━━━ SOURCE INFORMATION
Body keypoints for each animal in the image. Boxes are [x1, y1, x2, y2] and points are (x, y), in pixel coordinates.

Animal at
━━━━━━
━━━ SOURCE INFORMATION
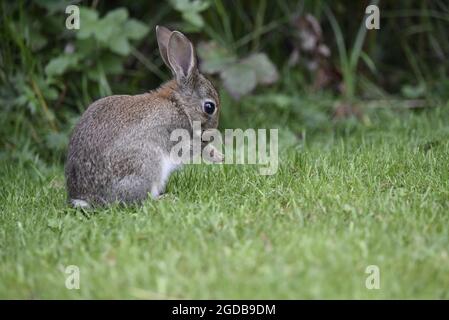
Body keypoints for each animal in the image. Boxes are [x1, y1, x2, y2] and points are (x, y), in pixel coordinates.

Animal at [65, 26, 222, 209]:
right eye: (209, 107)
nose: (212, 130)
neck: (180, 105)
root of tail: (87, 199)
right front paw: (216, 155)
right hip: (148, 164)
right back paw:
━━━━━━
■ DIRECTIONS FOR THIS TASK
Please state how many lines of the data hold the string "right", with nothing else in your reply.

■ SOLUTION TO THIS TASK
4